WHERE WILL PRICES KEEP RISING?
One of the best indicators for retail costs is the price of wholesale gasoline futures. In the areas most hit by refining outages, those prices climbed to a record in late September but have dropped sharply in recent days.
Gasoline produced to meet California’s environmental rules has fallen $1 a gallon in Los Angeles and San Francisco wholesale markets in the past two weeks because of increasing supply, traders said.
That should cause prices to start to drop before long in California, where the retail cost is a nation-high $6.42 a gallon, said Patrick De Haan, head of petroleum analysis at GasBuddy.com.

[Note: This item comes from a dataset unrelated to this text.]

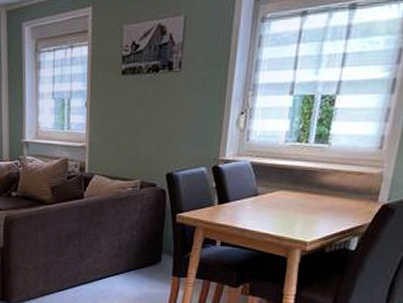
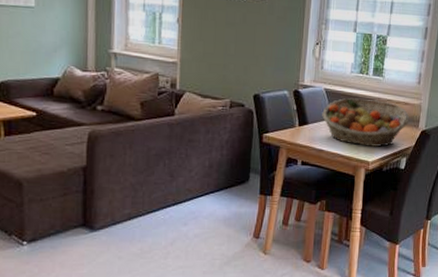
fruit basket: none [247,170,365,225] -> present [322,98,410,147]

“Wholesale prices had skyrocketed in the West Coast and Great Lakes. They’re starting to come back down now,” he said. “There’s going to be some significant relief coming for California so long as there are no new refinery outages.”
The nationwide average could keep edging up, analysts said, as refining activity in the Midwest and West Coast is offset by OPEC’s decision to lower output. However, De Haan said prices could be lower in a few weeks.
WHAT OTHER FACTORS ARE AFFECTING FUEL PRICES?
Tight refining supply has caused the gap between wholesale gasoline futures and retail prices to remain wide. It currently sits at about $1.20 a gallon, much more than the average of 88 cents over the past five years.
U.S. retail gasoline demand was sluggish throughout the summer, but has improved in the last couple of weeks, according to federal data. That has kept a lid on inventories, with U.S. stocks of gasoline sitting at an eight-year low. Additional refining upsets could squeeze that inventory more, boosting prices.